D'une manière plus générale, le ratio cours/bénéfice de 21 du S&P 500 est nettement supérieur à sa moyenne historique, mais inférieur au niveau d'environ 25 atteint en 1999 et 2000, selon Datastream.

"Notre hypothèse de base est que la bulle technologique n'éclatera pas tant que l'évaluation du marché global n'aura pas atteint le niveau de 2000", ont déclaré les analystes de Capital Economics dans une note.

Les investisseurs de Dotcom étaient beaucoup plus euphoriques à certains égards. L'enquête largement suivie de l'American Association of Individual Investors, souvent considérée comme un indicateur inquiétant à des niveaux élevés, a atteint 75 % en janvier 2000, quelques mois seulement avant que le marché n'atteigne son apogée.

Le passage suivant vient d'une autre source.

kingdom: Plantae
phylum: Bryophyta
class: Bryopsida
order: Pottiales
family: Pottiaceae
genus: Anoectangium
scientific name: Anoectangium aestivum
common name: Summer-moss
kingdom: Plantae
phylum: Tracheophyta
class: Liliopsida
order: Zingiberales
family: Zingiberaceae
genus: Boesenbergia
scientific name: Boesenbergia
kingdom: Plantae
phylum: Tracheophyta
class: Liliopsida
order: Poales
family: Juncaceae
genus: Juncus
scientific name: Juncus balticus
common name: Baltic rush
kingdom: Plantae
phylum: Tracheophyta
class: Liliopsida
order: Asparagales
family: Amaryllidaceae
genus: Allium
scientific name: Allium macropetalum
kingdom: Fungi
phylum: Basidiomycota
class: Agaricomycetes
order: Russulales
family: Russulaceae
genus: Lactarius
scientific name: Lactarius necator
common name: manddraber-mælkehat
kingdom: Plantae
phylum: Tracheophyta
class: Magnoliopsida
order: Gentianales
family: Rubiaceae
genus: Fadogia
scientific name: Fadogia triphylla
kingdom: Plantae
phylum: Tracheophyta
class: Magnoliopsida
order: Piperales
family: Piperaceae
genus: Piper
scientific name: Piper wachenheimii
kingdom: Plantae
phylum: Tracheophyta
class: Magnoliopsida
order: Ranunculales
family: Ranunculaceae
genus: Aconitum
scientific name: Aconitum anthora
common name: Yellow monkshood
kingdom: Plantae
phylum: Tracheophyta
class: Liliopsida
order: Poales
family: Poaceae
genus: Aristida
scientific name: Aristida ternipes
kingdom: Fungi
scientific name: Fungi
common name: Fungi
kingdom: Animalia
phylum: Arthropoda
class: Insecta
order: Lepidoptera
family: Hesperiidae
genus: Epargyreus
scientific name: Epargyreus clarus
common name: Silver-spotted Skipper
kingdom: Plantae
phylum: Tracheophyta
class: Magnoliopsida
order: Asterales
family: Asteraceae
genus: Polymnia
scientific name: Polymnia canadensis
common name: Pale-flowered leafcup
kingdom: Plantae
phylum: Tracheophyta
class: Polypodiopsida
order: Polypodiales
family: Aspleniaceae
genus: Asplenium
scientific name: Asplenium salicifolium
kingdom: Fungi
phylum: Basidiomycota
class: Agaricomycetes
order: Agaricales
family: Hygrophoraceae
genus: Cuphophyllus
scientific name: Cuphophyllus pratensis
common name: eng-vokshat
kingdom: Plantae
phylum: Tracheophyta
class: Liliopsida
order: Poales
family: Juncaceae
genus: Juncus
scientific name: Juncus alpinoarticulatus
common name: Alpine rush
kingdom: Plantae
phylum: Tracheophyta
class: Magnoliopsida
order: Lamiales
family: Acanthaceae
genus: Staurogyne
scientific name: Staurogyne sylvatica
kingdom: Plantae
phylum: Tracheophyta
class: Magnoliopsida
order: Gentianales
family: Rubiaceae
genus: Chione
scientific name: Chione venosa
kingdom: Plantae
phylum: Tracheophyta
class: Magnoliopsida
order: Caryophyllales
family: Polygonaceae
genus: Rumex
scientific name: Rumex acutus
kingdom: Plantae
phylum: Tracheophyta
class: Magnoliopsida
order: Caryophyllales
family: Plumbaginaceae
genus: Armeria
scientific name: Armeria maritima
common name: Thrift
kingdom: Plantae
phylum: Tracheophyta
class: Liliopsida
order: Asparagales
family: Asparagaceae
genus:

Il s'est récemment établi à 44,5 %, contre une moyenne historique de 37,5 %.

Bien qu'une bulle de l'IA ne soit pas une fatalité, de nombreux investisseurs craignent que les indicateurs ne deviennent encore plus tendus dans les mois à venir si la croissance américaine reste robuste et que les valeurs technologiques continuent à grimper.

"Il y a beaucoup de similitudes", a déclaré Mike O'Rourke, stratège en chef chez JonesTrading. "Lorsque vous avez une bulle, elle est généralement ancrée dans ... un véritable développement positif et fondamental qui la sous-tend et qui crée cet enthousiasme pour que les gens paient n'importe quel prix pour les choses".